> Short task: Reproduce every one of the following records word for word, line by line.

> Input data:
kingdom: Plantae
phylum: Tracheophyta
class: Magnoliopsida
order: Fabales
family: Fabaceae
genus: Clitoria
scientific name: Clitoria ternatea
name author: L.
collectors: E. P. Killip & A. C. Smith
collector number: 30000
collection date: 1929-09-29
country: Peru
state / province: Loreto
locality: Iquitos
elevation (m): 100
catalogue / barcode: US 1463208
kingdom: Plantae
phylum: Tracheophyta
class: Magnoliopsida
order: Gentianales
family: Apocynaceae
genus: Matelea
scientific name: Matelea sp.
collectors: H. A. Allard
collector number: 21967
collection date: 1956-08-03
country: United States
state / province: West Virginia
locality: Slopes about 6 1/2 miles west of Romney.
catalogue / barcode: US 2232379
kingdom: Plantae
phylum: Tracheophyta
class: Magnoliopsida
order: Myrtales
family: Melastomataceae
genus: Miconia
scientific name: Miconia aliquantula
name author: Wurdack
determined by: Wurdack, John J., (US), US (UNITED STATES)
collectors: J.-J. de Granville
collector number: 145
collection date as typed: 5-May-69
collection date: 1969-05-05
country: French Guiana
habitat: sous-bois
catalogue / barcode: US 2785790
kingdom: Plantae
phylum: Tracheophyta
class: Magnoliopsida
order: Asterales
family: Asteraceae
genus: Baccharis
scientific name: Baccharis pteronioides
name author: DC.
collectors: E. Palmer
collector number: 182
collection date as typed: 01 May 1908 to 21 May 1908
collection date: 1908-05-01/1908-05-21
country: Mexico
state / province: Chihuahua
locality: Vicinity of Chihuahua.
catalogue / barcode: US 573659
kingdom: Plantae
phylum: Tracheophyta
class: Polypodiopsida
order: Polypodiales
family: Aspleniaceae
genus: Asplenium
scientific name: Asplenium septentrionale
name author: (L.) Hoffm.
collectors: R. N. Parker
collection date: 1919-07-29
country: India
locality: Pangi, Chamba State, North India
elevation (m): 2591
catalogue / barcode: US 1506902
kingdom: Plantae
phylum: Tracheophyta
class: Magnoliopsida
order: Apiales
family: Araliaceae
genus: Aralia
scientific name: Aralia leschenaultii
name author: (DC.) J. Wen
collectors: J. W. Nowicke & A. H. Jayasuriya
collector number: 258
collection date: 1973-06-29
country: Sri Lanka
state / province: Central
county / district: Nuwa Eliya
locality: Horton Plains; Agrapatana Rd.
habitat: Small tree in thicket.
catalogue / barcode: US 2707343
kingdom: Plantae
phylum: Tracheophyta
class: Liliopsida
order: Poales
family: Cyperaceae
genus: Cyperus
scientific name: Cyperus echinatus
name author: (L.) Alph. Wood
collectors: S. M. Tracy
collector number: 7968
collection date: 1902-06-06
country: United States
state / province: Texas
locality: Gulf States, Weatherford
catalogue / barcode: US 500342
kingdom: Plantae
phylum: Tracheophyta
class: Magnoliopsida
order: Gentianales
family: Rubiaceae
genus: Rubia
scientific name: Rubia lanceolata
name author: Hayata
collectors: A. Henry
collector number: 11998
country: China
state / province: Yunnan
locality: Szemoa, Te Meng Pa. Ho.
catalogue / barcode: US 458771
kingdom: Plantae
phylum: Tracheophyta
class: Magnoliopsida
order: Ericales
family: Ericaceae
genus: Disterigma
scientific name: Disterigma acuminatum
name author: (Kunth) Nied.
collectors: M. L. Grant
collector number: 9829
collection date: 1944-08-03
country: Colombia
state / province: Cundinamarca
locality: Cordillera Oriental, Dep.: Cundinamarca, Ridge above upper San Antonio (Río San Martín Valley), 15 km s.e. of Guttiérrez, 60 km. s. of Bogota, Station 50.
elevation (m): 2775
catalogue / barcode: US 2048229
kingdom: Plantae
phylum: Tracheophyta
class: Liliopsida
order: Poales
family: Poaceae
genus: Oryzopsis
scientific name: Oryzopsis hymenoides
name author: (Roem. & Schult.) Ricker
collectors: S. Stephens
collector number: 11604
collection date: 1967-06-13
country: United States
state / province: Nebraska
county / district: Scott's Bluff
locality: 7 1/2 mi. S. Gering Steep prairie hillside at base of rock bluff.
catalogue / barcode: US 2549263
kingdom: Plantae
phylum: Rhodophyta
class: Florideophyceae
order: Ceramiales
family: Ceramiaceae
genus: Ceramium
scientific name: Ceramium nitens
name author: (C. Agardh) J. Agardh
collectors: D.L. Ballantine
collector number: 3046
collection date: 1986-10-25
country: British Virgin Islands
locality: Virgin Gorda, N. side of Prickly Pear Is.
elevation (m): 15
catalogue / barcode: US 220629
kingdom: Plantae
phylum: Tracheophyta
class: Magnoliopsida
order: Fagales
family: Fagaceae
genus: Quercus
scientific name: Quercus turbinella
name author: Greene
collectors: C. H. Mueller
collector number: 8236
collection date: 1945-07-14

> Answer to the task:
kingdom: Plantae
phylum: Tracheophyta
class: Magnoliopsida
order: Fabales
family: Fabaceae
genus: Clitoria
scientific name: Clitoria ternatea
name author: L.
collectors: E. P. Killip & A. C. Smith
collector number: 30000
collection date: 1929-09-29
country: Peru
state / province: Loreto
locality: Iquitos
elevation (m): 100
catalogue / barcode: US 1463208
kingdom: Plantae
phylum: Tracheophyta
class: Magnoliopsida
order: Gentianales
family: Apocynaceae
genus: Matelea
scientific name: Matelea sp.
collectors: H. A. Allard
collector number: 21967
collection date: 1956-08-03
country: United States
state / province: West Virginia
locality: Slopes about 6 1/2 miles west of Romney.
catalogue / barcode: US 2232379
kingdom: Plantae
phylum: Tracheophyta
class: Magnoliopsida
order: Myrtales
family: Melastomataceae
genus: Miconia
scientific name: Miconia aliquantula
name author: Wurdack
determined by: Wurdack, John J., (US), US (UNITED STATES)
collectors: J.-J. de Granville
collector number: 145
collection date as typed: 5-May-69
collection date: 1969-05-05
country: French Guiana
habitat: sous-bois
catalogue / barcode: US 2785790
kingdom: Plantae
phylum: Tracheophyta
class: Magnoliopsida
order: Asterales
family: Asteraceae
genus: Baccharis
scientific name: Baccharis pteronioides
name author: DC.
collectors: E. Palmer
collector number: 182
collection date as typed: 01 May 1908 to 21 May 1908
collection date: 1908-05-01/1908-05-21
country: Mexico
state / province: Chihuahua
locality: Vicinity of Chihuahua.
catalogue / barcode: US 573659
kingdom: Plantae
phylum: Tracheophyta
class: Polypodiopsida
order: Polypodiales
family: Aspleniaceae
genus: Asplenium
scientific name: Asplenium septentrionale
name author: (L.) Hoffm.
collectors: R. N. Parker
collection date: 1919-07-29
country: India
locality: Pangi, Chamba State, North India
elevation (m): 2591
catalogue / barcode: US 1506902
kingdom: Plantae
phylum: Tracheophyta
class: Magnoliopsida
order: Apiales
family: Araliaceae
genus: Aralia
scientific name: Aralia leschenaultii
name author: (DC.) J. Wen
collectors: J. W. Nowicke & A. H. Jayasuriya
collector number: 258
collection date: 1973-06-29
country: Sri Lanka
state / province: Central
county / district: Nuwa Eliya
locality: Horton Plains; Agrapatana Rd.
habitat: Small tree in thicket.
catalogue / barcode: US 2707343
kingdom: Plantae
phylum: Tracheophyta
class: Liliopsida
order: Poales
family: Cyperaceae
genus: Cyperus
scientific name: Cyperus echinatus
name author: (L.) Alph. Wood
collectors: S. M. Tracy
collector number: 7968
collection date: 1902-06-06
country: United States
state / province: Texas
locality: Gulf States, Weatherford
catalogue / barcode: US 500342
kingdom: Plantae
phylum: Tracheophyta
class: Magnoliopsida
order: Gentianales
family: Rubiaceae
genus: Rubia
scientific name: Rubia lanceolata
name author: Hayata
collectors: A. Henry
collector number: 11998
country: China
state / province: Yunnan
locality: Szemoa, Te Meng Pa. Ho.
catalogue / barcode: US 458771
kingdom: Plantae
phylum: Tracheophyta
class: Magnoliopsida
order: Ericales
family: Ericaceae
genus: Disterigma
scientific name: Disterigma acuminatum
name author: (Kunth) Nied.
collectors: M. L. Grant
collector number: 9829
collection date: 1944-08-03
country: Colombia
state / province: Cundinamarca
locality: Cordillera Oriental, Dep.: Cundinamarca, Ridge above upper San Antonio (Río San Martín Valley), 15 km s.e. of Guttiérrez, 60 km. s. of Bogota, Station 50.
elevation (m): 2775
catalogue / barcode: US 2048229
kingdom: Plantae
phylum: Tracheophyta
class: Liliopsida
order: Poales
family: Poaceae
genus: Oryzopsis
scientific name: Oryzopsis hymenoides
name author: (Roem. & Schult.) Ricker
collectors: S. Stephens
collector number: 11604
collection date: 1967-06-13
country: United States
state / province: Nebraska
county / district: Scott's Bluff
locality: 7 1/2 mi. S. Gering Steep prairie hillside at base of rock bluff.
catalogue / barcode: US 2549263
kingdom: Plantae
phylum: Rhodophyta
class: Florideophyceae
order: Ceramiales
family: Ceramiaceae
genus: Ceramium
scientific name: Ceramium nitens
name author: (C. Agardh) J. Agardh
collectors: D.L. Ballantine
collector number: 3046
collection date: 1986-10-25
country: British Virgin Islands
locality: Virgin Gorda, N. side of Prickly Pear Is.
elevation (m): 15
catalogue / barcode: US 220629
kingdom: Plantae
phylum: Tracheophyta
class: Magnoliopsida
order: Fagales
family: Fagaceae
genus: Quercus
scientific name: Quercus turbinella
name author: Greene
collectors: C. H. Mueller
collector number: 8236
collection date: 1945-07-14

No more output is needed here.